In a sign of the urgency with which FERC and the ERO Enterprise view the project, NERC’s Standards Committee voted last week to shorten the initial comment and ballot period from 45 days to 30, with voting to take place in the last 10 days. (See NERC Cold Weather Standards Set for Shortened Comment Period.)

Evergy’s Kenneth Luebbert, a member of the SDT, opened the webinar by reminding listeners that the industry already has many “tried and true methods” to prevent issues with winter weather, which the team expected would be part of their response to the standards; he also acknowledged that this may not be as easy in the case of newer technology.

“I don’t believe we [currently] have an industry-proven method to address icing on wind turbine blades,” Luebbert said, referring to one of the common causes of outages during last year’s storms. “So, when we go into the new standards … you’ll see that we have exceptions for where there [are] not commercially [or] technically available methods … and we have a way to address that. But where there is … our full expectation is that the industry would do those steps.”

Most of the new requirements developed by the SDT apply to EOP-012-1, the first planned standard to specifically address performance during cold weather. It includes minimum criteria for freeze protection measurements to be implemented by generator owners; for instance, generating units must be capable of continuous operation in the minimum hourly temperature experienced at their location since 1975 (or the earliest date for which reliable records are available). GOs are also expected to account for the effects of wind and precipitation.

For EOP-011-3, the SDT elected to expand requirement R1 to add additional criteria that transmission operators should consider when developing load-shedding procedures, and to revise R2 to clarify that TOPs are responsible for implementing the load-shedding provisions that balancing authorities create.
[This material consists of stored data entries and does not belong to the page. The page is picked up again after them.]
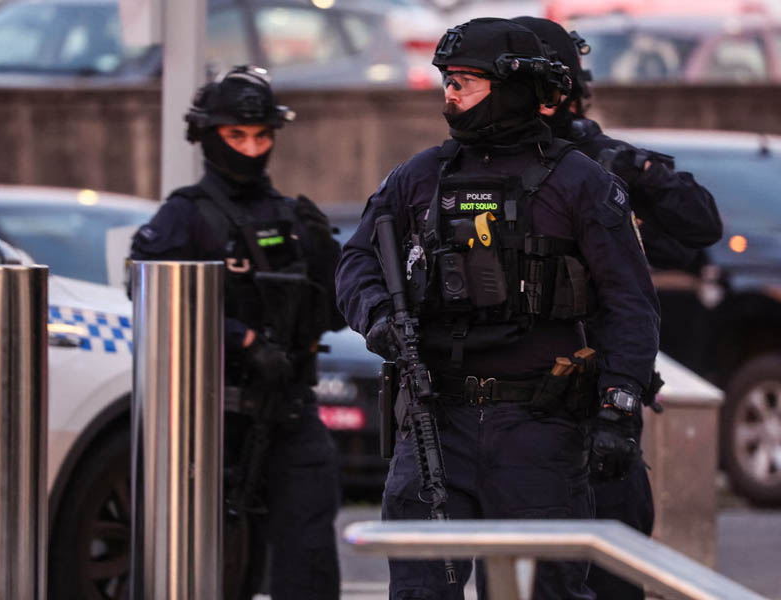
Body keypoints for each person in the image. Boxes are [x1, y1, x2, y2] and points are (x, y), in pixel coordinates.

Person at [335, 18, 660, 600]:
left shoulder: (580, 183)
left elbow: (629, 304)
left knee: (543, 592)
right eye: (447, 80)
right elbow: (355, 261)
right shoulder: (420, 177)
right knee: (420, 590)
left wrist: (619, 404)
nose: (449, 94)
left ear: (511, 87)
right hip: (437, 419)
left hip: (539, 429)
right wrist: (378, 316)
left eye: (465, 81)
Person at [512, 16, 723, 600]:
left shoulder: (605, 167)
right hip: (513, 409)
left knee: (616, 569)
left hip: (602, 399)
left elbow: (697, 227)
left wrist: (638, 172)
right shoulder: (484, 170)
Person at [129, 66, 342, 600]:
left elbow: (336, 315)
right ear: (207, 137)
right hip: (213, 419)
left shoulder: (292, 215)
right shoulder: (184, 215)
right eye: (236, 136)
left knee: (309, 556)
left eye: (262, 136)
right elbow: (151, 296)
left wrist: (327, 258)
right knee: (212, 563)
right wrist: (241, 340)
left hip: (291, 409)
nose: (251, 148)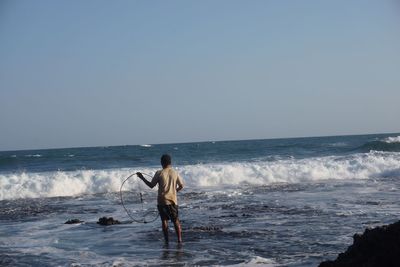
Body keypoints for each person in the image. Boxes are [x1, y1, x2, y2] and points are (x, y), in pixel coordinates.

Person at [136, 154, 184, 243]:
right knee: (176, 221)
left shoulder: (159, 173)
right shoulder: (175, 172)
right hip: (172, 200)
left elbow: (151, 185)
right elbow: (181, 186)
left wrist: (142, 177)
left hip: (162, 201)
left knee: (164, 221)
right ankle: (179, 240)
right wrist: (174, 191)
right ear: (170, 162)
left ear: (162, 163)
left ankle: (166, 241)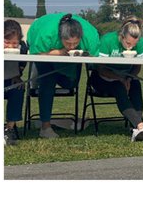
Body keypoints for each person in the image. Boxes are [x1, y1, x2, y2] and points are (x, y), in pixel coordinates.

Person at [25, 11, 100, 139]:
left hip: (70, 60)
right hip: (42, 45)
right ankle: (45, 126)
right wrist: (58, 52)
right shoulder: (46, 34)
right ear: (60, 37)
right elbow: (35, 53)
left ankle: (49, 75)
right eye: (68, 43)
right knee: (48, 79)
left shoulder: (90, 36)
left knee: (71, 83)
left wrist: (83, 54)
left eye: (75, 43)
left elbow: (96, 59)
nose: (71, 46)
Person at [93, 19, 143, 142]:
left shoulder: (139, 43)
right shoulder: (108, 40)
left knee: (136, 85)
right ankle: (140, 126)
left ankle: (135, 128)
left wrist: (129, 78)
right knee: (118, 87)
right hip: (102, 78)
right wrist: (119, 78)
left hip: (125, 76)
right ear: (121, 36)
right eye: (128, 43)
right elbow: (100, 68)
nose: (130, 47)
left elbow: (137, 66)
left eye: (133, 44)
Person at [4, 18, 28, 146]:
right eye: (7, 42)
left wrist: (18, 75)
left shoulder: (23, 48)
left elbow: (22, 65)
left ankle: (9, 128)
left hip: (10, 80)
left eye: (14, 43)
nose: (10, 46)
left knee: (19, 88)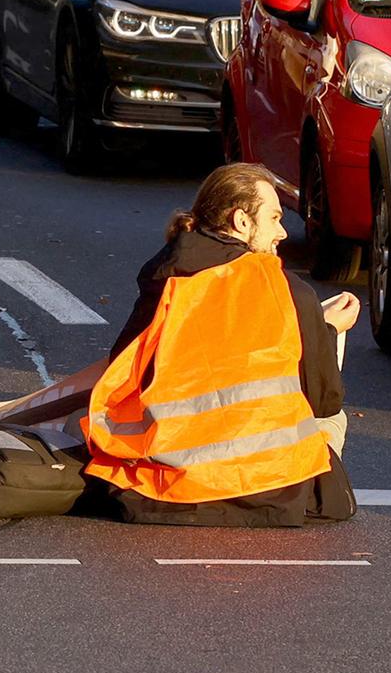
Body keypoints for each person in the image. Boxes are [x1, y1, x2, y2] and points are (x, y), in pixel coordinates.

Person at [84, 163, 358, 526]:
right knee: (332, 418)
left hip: (159, 484)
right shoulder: (289, 291)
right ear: (241, 221)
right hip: (265, 491)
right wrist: (326, 331)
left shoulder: (165, 276)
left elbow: (125, 367)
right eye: (274, 218)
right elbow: (322, 399)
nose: (282, 232)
The team also moved to EOP-012-1 several requirements that were added to EOP-011-2 as part of NERC’s last cold weather standards project, which FERC approved last year. (See FERC Approves Cold Weather Standards.)
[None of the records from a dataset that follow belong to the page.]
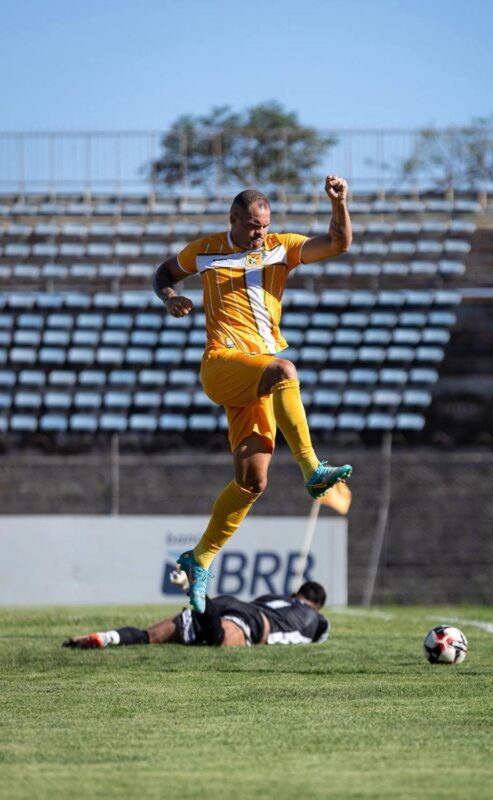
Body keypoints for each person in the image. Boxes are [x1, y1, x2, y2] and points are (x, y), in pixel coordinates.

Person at [151, 176, 354, 614]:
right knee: (285, 368)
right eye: (253, 226)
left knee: (252, 481)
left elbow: (338, 243)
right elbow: (164, 272)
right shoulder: (205, 250)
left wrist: (339, 203)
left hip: (256, 377)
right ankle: (312, 468)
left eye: (265, 226)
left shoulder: (280, 248)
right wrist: (170, 296)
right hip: (222, 365)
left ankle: (199, 557)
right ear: (234, 220)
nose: (260, 233)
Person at [62, 580, 329, 649]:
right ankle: (198, 595)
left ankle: (108, 637)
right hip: (255, 623)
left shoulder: (276, 597)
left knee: (150, 636)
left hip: (235, 604)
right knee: (219, 639)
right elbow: (322, 632)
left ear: (296, 594)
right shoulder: (315, 618)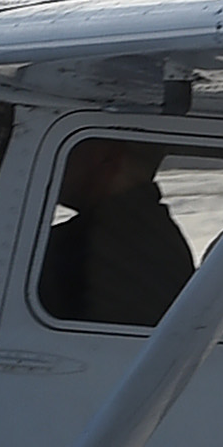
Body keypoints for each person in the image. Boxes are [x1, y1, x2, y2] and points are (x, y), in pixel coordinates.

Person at [38, 138, 195, 326]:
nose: (52, 161)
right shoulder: (144, 233)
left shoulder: (108, 241)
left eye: (67, 149)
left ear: (105, 155)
Phase 2 Planned for Next Year

Team members also previewed future planned efforts to prepare the grid for extreme cold. The two standards discussed on Tuesday comprise Phase 1 of the overall cold weather strategy and are being developed under an accelerated schedule in hopes of submitting them to NERC’s Board of Trustees for approval by Sept. 30.

Phase 2 will address more recommendations from the FERC-NERC report, with the goal of sending more new standards to the board by Sept. 30, 2023. Issues to be tackled in this stage include specifying the role of GOs and GOPs, as well as BAs, in determining generator capacity, along with requirements protecting natural gas infrastructure from load shedding. Luebbert acknowledged that NERC had received requests to add these elements to the first phase but said the ERO decided to save them for next year so as not to overload the current project.

“To the extent Phase 1 was pretty meaty, and there was quite a bit we had to get done this year, we chose to go ahead and leave the phases as they were, and go ahead and address those requirements [in the] next phase,” Luebbert said. “So, to the extent industry would like to see more language around communication, that will be forthcoming.”